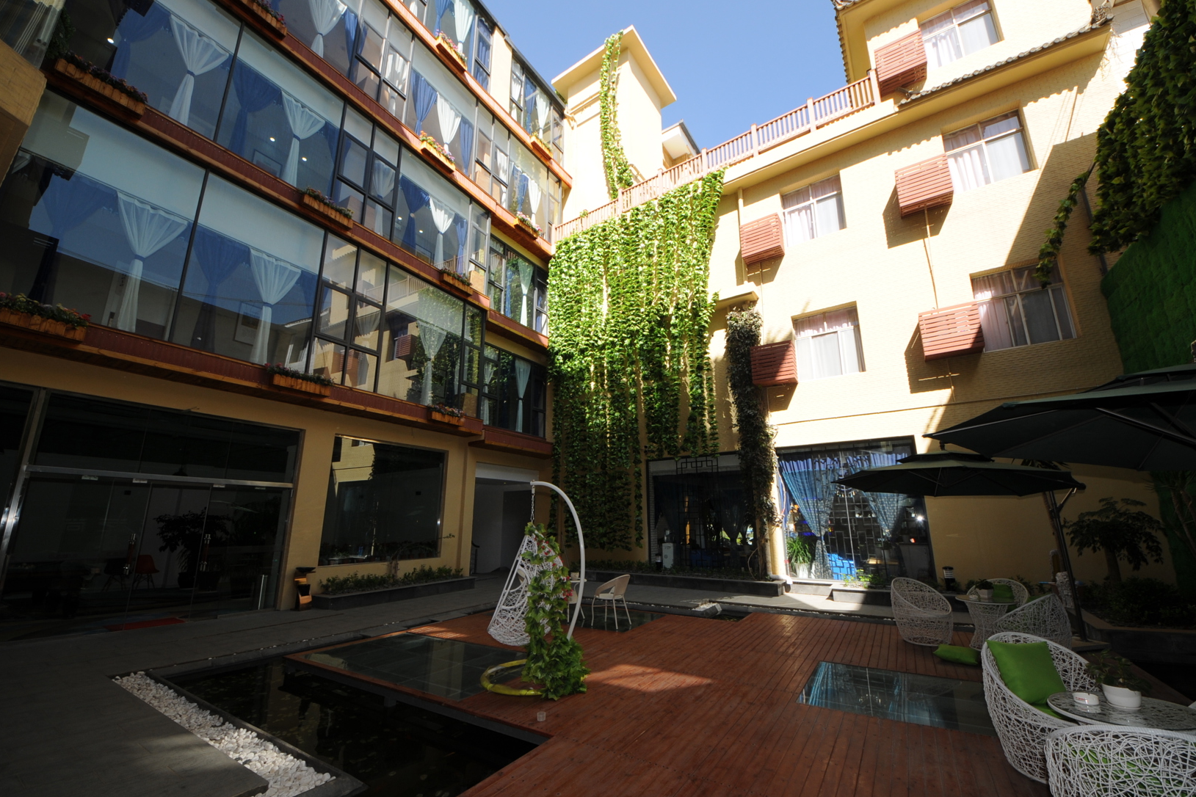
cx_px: 604
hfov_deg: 108.3
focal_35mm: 13
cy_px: 407
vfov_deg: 85.4
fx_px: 432
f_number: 7.1
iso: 200
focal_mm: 8
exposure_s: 1/160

□ □ □ □

> _THE PROBLEM_
Omit every picture, then reproduce the rest of the listing exactly.

> _ANSWER BOX_
cx_px: 604
hfov_deg: 108.3
focal_35mm: 13
cy_px: 407
vfov_deg: 85.4
fx_px: 432
f_number: 7.1
iso: 200
focal_mm: 8
exposure_s: 1/160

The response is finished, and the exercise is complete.